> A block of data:
───
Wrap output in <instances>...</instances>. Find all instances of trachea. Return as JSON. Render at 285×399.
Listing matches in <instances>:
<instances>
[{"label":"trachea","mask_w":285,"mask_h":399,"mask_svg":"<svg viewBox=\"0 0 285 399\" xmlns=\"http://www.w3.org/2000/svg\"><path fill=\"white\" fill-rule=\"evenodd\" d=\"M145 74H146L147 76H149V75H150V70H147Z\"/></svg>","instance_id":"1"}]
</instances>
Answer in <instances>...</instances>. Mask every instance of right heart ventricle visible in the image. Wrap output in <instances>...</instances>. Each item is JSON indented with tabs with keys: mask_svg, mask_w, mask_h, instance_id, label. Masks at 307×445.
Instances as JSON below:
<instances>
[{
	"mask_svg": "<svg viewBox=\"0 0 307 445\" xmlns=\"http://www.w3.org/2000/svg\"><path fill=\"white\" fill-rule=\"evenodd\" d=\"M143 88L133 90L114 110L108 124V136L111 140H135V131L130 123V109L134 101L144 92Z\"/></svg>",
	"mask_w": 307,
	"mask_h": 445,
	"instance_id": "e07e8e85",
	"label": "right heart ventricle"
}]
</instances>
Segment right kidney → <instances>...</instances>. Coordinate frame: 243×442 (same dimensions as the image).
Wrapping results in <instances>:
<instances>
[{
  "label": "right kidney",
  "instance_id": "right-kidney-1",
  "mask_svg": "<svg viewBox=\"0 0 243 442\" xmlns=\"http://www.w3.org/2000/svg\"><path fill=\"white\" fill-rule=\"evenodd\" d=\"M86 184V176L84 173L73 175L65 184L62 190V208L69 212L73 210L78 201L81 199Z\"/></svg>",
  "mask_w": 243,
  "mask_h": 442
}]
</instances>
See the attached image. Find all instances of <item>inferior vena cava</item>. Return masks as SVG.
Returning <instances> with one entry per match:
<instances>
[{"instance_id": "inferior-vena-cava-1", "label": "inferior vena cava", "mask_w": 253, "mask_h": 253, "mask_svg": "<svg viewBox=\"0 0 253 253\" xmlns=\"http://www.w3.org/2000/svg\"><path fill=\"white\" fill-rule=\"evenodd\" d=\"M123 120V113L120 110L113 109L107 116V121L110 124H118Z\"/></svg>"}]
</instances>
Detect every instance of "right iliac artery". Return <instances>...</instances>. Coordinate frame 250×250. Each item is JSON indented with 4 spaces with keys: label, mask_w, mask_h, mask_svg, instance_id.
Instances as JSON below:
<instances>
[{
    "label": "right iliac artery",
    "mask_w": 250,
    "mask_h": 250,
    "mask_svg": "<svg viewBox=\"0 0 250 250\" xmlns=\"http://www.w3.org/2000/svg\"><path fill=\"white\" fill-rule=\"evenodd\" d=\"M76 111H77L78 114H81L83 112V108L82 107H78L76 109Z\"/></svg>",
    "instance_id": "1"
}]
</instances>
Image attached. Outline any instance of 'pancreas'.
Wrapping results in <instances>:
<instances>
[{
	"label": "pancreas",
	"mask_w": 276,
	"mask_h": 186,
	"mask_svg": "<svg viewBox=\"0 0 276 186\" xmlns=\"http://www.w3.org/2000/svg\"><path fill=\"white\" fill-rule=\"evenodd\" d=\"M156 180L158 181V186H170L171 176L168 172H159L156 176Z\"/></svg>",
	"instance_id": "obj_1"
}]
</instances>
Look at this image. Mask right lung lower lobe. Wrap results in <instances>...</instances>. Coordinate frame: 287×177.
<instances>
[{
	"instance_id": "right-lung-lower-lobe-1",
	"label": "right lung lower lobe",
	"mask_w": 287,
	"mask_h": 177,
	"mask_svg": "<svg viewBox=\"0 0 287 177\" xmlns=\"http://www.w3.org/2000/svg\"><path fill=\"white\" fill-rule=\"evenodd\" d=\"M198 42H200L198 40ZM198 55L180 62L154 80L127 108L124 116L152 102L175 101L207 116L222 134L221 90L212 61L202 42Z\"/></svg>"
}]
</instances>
───
Rewrite the material from the line containing "Image attached. Outline" through its end, putting "Mask size" in place of "Coordinate frame" and leaving everything else unchanged.

Image attached. Outline any instance of 'pancreas'.
Wrapping results in <instances>:
<instances>
[{
	"label": "pancreas",
	"mask_w": 276,
	"mask_h": 186,
	"mask_svg": "<svg viewBox=\"0 0 276 186\" xmlns=\"http://www.w3.org/2000/svg\"><path fill=\"white\" fill-rule=\"evenodd\" d=\"M156 180L158 181V186H170L171 176L168 172H159L156 176Z\"/></svg>",
	"instance_id": "obj_1"
}]
</instances>
Look at this image. Mask right lung lower lobe. Wrap results in <instances>...</instances>. Mask size: 287×177.
<instances>
[{
	"instance_id": "right-lung-lower-lobe-1",
	"label": "right lung lower lobe",
	"mask_w": 287,
	"mask_h": 177,
	"mask_svg": "<svg viewBox=\"0 0 287 177\" xmlns=\"http://www.w3.org/2000/svg\"><path fill=\"white\" fill-rule=\"evenodd\" d=\"M198 42H200L198 40ZM198 55L180 62L154 80L127 108L124 116L152 102L175 101L207 116L222 134L221 90L212 61L202 42Z\"/></svg>"
}]
</instances>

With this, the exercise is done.